Fitting polynomials in R with poly()
In R, we can fit polynomials using the poly() function. Here is the code that was used to fit the polynomial earlier in the notes.
You do not need to worry about the meaning behind the raw = TRUE argument. The simulated data frame mentioned earlier is called df, and has two variables in it: predictor and response.
df <- df |>
mutate(predictor = x,
response = y)lm(formula = response ~ poly(x = predictor,
degree = 3,
raw = TRUE), data = df)
Call:
lm(formula = response ~ poly(x = predictor, degree = 3, raw = TRUE),
data = df)
Coefficients:
(Intercept)
-20.086
poly(x = predictor, degree = 3, raw = TRUE)1
34.669
poly(x = predictor, degree = 3, raw = TRUE)2
-16.352
poly(x = predictor, degree = 3, raw = TRUE)3
2.042
Making predictions on a new observation with predict()
We have spending a lot of time talking about how to fit a model meant for predicting, but have not actually done any predicting!

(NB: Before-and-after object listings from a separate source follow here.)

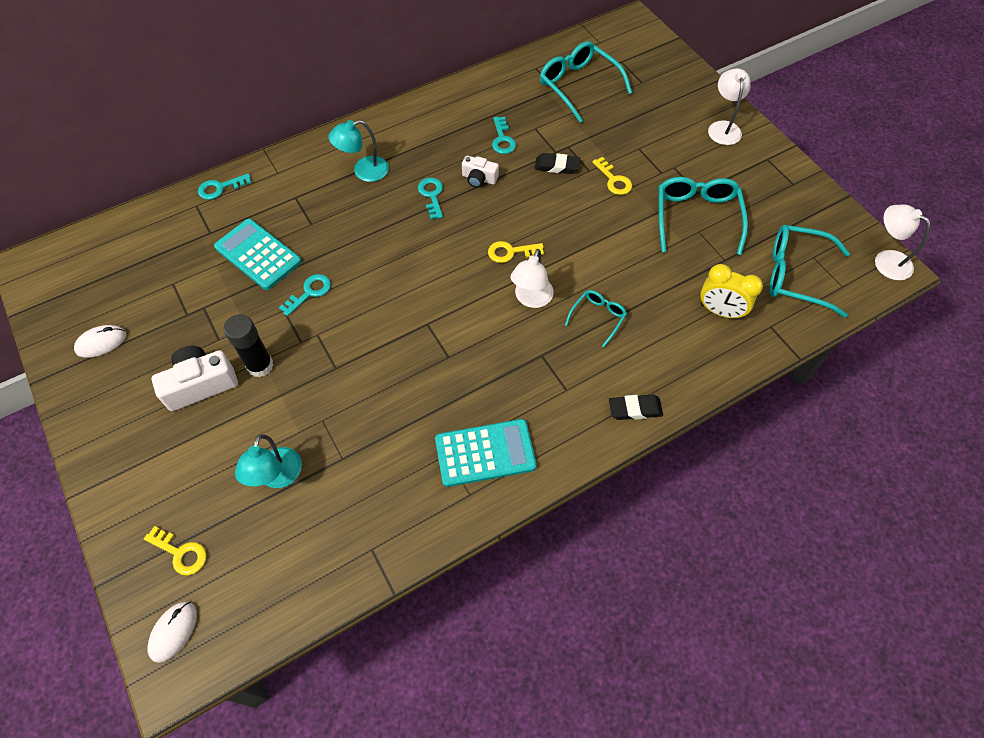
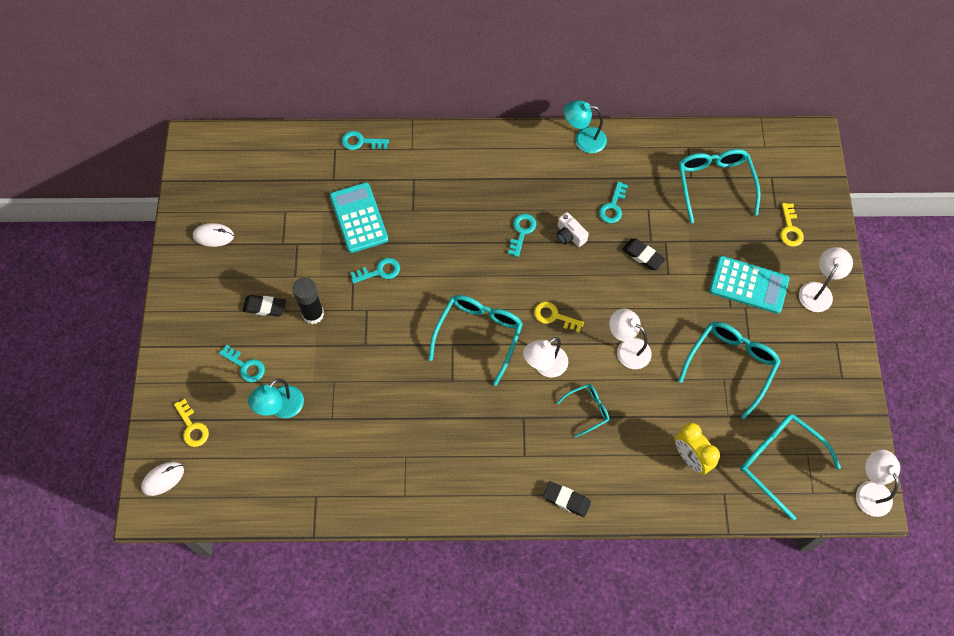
camera: 30 degrees right, 5 degrees up
(200, 384) = (265, 307): white camera -> black eraser
(211, 454) = (245, 366): none -> turquoise key
(363, 171) = (480, 181): turquoise lamp -> turquoise lamp (583, 139)
(448, 302) = (479, 335): none -> turquoise glasses
(485, 453) = (434, 471): turquoise calculator -> turquoise calculator (748, 285)
(597, 247) = (627, 349): none -> white lamp
(613, 180) = (683, 293): yellow key -> yellow key (790, 229)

The predict() function can help us do this. It takes in two main arguments:
object: This is the linear model object which contains the coefficients \(b_0\), …, \(b_p\). In the graduate and poverty example, this object wasm1. We hadm1throughm4in the ZAGAT example.newdata: This is a data frame containing the new observation(s). This data frame must at least contain each of the predictor variables used in the column, with a value of these variables for each observation.
Example: ZAGAT food rating
# A tibble: 168 × 6
restaurant price food decor service geo
<chr> <dbl> <dbl> <dbl> <dbl> <chr>
1 Daniella Ristorante 43 22 18 20 west
2 Tello's Ristorante 32 20 19 19 west
3 Biricchino 34 21 13 18 west
4 Bottino 41 20 20 17 west
5 Da Umberto 54 24 19 21 west
6 Le Madri 52 22 22 21 west
7 Le Zie 34 22 16 21 west
8 Pasticcio 34 20 18 21 east
9 Belluno 39 22 19 22 east
10 Cinque Terre 44 21 17 19 east
# ℹ 158 more rows
m2 <- lm(price ~ food + geo, data = zagat)Here, we will use m2 from the ZAGAT example. This model used \(food\) and \(geo\) in an attempt to predict price at a restaurant.

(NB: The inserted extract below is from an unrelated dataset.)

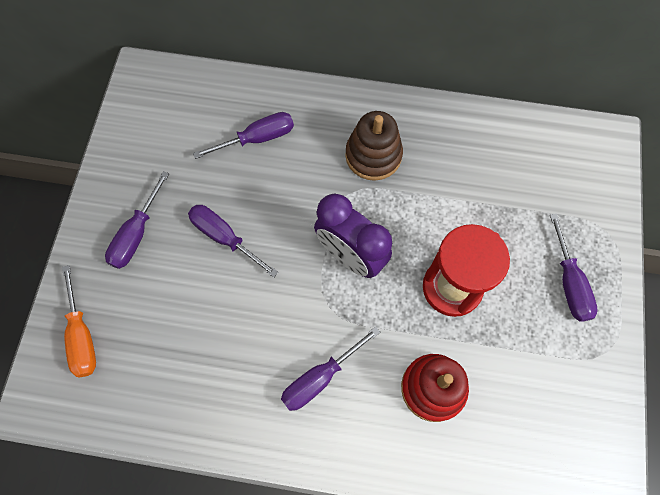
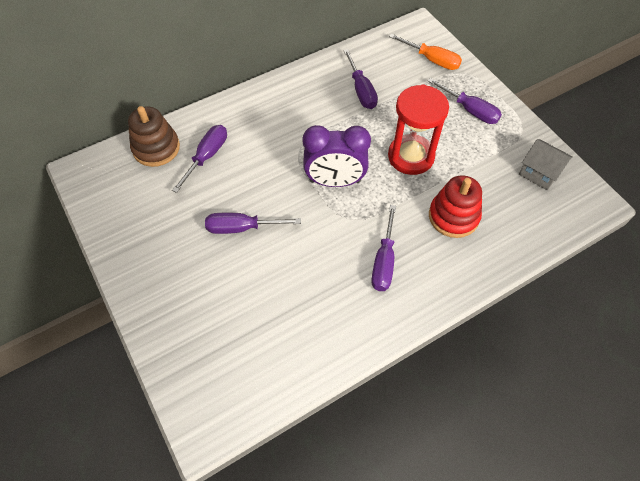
camera: 40 degrees left, 10 degrees down
(82, 335) = (196, 360): orange screwdriver -> orange screwdriver (431, 60)
(137, 234) = (175, 269): purple screwdriver -> purple screwdriver (361, 90)
(373, 155) = (293, 118): brown stacking toy -> brown stacking toy (156, 148)
(576, 416) = (539, 173): none -> grey house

First, let’s make a new data frame with a couple of new, made-up observations.
restaurants <- data.frame(
food = c(25, 17),
geo = c("east", "west"))One of these restaurants is located in east Manhattan and has a food score of 25/30, while the other one is in west Manhattan and has a food score of 17/30.

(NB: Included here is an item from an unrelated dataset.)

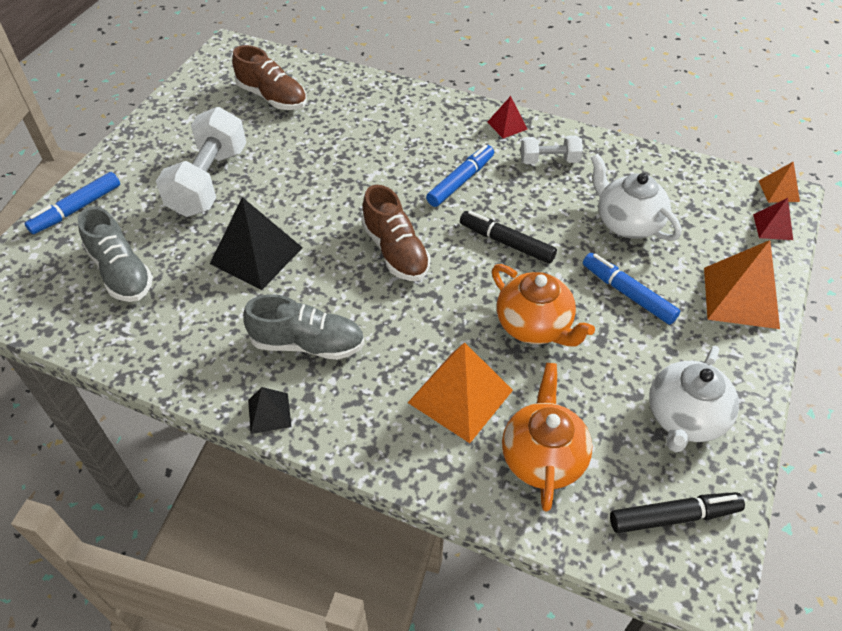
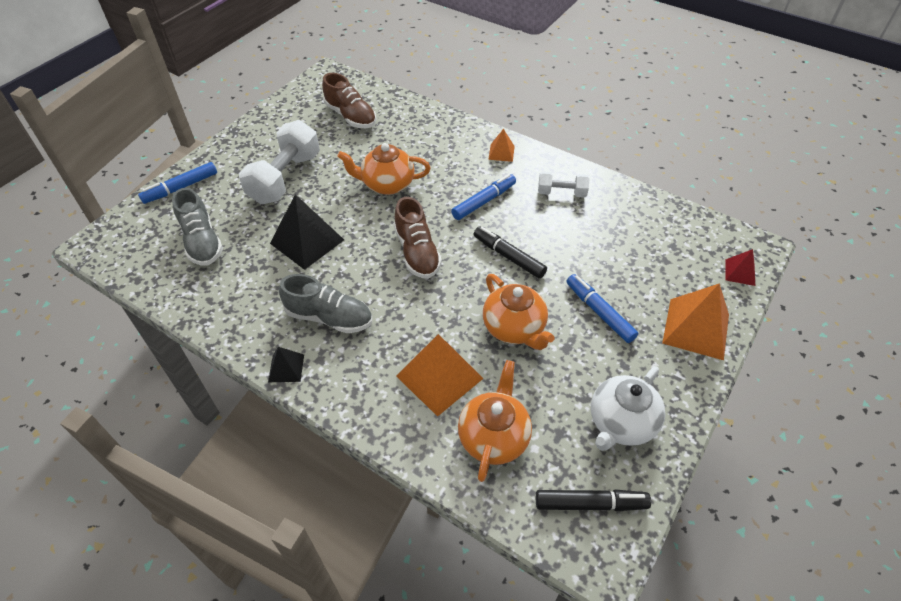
camera: 10 degrees right, 0 degrees up
(338, 174) = (387, 184): none -> orange teapot
(507, 125) = (534, 160): red pyramid -> none
(627, 223) = (614, 253): white teapot -> none
(778, 191) = (753, 242): orange pyramid -> orange pyramid (501, 152)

Now, we can use this data frame alongside our m2 model object to make predictions for the prices.
predict(object = m2, newdata = restaurants) 1 2
55.89738 31.44043
We are predicted to have to pay roughly \(\$56\) at the first restaurant and roughly \(\$31\) at the second.
Summary
In this lecture we learned how to evaluate and improve out predictions. While there are many metrics to measure the explanatory power of a model, one of the most commonly used is \(R^2\), the proportion of the variability of the \(y\) that is explained by the model.
To improve our predictions - and increase the \(R^2\) - we saw three different strategies. If you have additional predictors in your data frame, its easy as pie to add them to your regression model and you are guaranteed to increase your \(R^2\).
A second strategy is capture non-linear structure by creating new variables that are simple transformations of the existing variable. The third approach, also targeting non-linear structure, is to replace a single predictor with a polynomial.